## YOUR TASK
How many lines in the material below contain the string "peints"? Reply with the number alone.

......

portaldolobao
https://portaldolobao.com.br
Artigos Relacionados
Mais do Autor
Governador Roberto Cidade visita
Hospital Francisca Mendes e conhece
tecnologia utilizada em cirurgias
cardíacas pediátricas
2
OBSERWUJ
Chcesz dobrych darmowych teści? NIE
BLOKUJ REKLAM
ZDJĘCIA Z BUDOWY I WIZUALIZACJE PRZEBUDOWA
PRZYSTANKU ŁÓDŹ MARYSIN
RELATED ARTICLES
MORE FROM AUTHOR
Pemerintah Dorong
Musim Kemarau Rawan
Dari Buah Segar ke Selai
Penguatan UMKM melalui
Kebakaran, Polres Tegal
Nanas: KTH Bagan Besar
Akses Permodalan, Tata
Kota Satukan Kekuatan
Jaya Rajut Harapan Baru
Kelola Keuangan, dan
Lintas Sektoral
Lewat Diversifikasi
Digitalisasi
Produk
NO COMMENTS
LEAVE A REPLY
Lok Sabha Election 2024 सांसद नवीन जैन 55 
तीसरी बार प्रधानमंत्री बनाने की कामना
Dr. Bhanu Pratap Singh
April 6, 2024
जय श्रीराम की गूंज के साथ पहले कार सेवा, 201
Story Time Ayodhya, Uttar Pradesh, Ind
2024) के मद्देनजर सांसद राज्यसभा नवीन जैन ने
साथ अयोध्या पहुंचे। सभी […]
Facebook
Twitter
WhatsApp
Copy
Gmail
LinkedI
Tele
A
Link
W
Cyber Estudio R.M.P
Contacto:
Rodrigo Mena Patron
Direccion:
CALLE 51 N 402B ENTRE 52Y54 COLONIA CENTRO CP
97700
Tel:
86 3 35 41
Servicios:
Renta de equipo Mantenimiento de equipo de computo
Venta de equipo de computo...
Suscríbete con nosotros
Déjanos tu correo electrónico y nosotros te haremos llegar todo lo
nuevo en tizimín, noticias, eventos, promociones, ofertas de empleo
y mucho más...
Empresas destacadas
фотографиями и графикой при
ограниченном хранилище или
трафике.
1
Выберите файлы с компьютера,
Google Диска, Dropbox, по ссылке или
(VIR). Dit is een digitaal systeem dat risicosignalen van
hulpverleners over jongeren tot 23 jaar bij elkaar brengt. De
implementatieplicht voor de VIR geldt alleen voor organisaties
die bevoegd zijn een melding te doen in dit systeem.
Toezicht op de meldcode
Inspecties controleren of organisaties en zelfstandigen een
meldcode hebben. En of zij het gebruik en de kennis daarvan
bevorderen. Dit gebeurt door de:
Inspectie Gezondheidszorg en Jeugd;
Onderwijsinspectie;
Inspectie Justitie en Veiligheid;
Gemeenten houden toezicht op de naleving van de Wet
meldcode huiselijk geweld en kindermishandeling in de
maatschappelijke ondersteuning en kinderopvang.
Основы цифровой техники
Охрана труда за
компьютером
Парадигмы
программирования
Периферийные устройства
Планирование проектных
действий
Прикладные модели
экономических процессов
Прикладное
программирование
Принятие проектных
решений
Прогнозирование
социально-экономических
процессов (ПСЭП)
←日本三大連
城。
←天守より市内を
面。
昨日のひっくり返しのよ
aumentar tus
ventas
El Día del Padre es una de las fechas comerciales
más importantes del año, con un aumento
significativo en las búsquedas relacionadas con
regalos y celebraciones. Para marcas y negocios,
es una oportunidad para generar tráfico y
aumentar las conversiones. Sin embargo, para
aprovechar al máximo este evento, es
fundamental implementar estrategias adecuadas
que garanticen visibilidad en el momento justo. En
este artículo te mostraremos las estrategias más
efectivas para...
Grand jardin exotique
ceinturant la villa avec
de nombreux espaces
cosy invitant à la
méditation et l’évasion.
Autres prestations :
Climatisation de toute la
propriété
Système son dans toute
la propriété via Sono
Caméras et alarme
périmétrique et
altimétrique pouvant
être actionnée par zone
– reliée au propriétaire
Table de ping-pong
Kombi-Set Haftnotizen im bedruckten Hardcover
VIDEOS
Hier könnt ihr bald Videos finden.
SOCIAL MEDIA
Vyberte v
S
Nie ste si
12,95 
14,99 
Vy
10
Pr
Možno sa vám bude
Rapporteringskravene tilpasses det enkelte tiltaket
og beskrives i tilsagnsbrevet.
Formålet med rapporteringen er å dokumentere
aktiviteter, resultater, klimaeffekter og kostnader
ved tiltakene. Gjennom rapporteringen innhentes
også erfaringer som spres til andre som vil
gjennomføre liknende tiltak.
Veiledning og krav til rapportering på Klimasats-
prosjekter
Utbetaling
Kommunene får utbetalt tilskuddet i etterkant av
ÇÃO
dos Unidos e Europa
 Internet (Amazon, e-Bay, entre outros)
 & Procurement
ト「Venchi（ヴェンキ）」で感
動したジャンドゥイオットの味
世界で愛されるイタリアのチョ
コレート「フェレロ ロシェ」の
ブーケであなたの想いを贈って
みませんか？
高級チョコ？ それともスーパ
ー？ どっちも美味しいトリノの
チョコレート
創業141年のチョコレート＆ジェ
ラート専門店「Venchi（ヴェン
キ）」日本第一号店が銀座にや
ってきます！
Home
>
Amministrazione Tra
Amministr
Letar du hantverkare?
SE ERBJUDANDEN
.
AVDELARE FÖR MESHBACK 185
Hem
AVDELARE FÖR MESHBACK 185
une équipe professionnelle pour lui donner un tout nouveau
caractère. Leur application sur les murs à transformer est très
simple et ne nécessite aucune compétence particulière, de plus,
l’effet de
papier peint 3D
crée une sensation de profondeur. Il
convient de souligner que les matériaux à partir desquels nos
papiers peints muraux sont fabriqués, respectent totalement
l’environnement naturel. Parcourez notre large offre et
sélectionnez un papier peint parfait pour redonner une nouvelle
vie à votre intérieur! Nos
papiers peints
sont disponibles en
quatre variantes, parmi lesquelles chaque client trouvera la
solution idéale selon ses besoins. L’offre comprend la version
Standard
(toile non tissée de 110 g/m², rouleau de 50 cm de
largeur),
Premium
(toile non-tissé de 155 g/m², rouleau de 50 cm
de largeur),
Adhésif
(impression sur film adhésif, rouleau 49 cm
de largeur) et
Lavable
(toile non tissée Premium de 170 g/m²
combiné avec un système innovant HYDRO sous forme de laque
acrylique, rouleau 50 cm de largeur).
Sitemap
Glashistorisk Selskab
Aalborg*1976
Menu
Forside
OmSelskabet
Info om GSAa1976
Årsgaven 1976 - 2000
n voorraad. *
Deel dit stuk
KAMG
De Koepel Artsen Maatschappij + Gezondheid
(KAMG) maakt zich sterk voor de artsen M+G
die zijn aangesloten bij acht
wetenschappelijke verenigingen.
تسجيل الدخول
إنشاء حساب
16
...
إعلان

......

## SOLUTION TO THIS PROBLEM
2